Les événements, comme par hasard, confirmèrent dès les premiers pas mes observations, et ils agirent sur moi nerveusement, douloureusement. Durant ce premier été, j’errais par la prison à peu près seul avec moi-même. J’ai déjà dit que j’étais dans un état d’esprit à ne pas même pouvoir apprécier et distinguer ceux des bagnards qui pourraient m’aimer, - qui m’aimèrent en effet dans la suite, bien que jamais nous ne nous soyons rencontrés sur un pied d’égalité. J’avais, moi aussi, des camarades, d’anciens nobles, mais je n’étais nullement soulagé par cette camaraderie. J’aurais voulu ne rien voir, je crois, mais pas moyen de fuir. Et voici, à titre d’exemple, une des occasions qui, dès le début, me firent le mieux comprendre mon caractère d’élément étranger et l’originalité de ma situation au bagne.
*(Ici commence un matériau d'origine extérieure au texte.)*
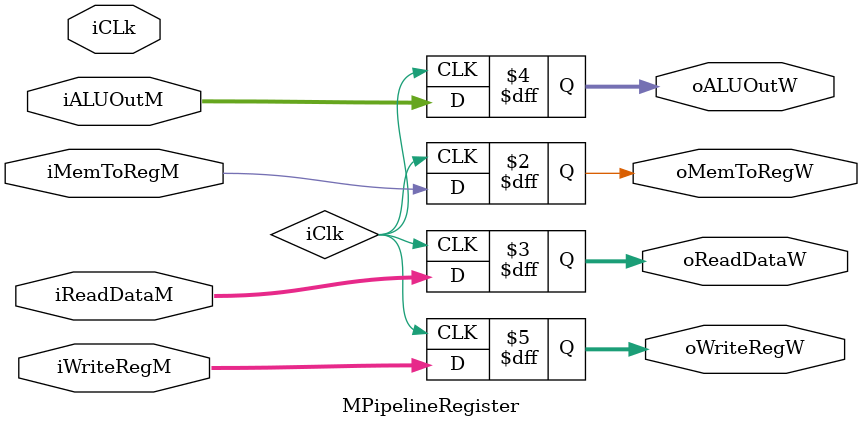
<source format=sv>
module MPipelineRegister (
    input   logic        iCLk,
    input   logic        iMemToRegM,
    input   logic [31:0] iReadDataM,
    input   logic [31:0] iALUOutM,
    input   logic [4:0]  iWriteRegM,

    output  logic        oMemToRegW,
    output  logic [31:0] oReadDataW,
    output  logic [31:0] oALUOutW,
    output  logic [4:0]  oWriteRegW
);
  
    always_ff @ (posedge iClk) begin 
        oMemToRegW <= iMemToRegM;
        oALUOutW <= iALUOutM;
        oReadDataW <= iReadDataM;
        oWriteRegW <= iWriteRegM;
    end
    
endmodule

</source>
Une fois, dans ce même été, déjà vers le mois d’août, un jour de semaine clair et torride, dans la première heure de l’après-midi, comme, selon la coutume, tout le monde reposait avant la reprise du travail, soudain tout le bagne se leva comme un seul homme et alla se ranger dans la cour. Moi, je ne savais rien, jusqu’à cette minute même. A cette époque, j’étais parfois si profondément enfoncé en moi-même que je ne remarquais presque pas ce qui se passait autour de moi. Et cependant le bagne, depuis trois jours déjà, était en proie à une émotion sourde.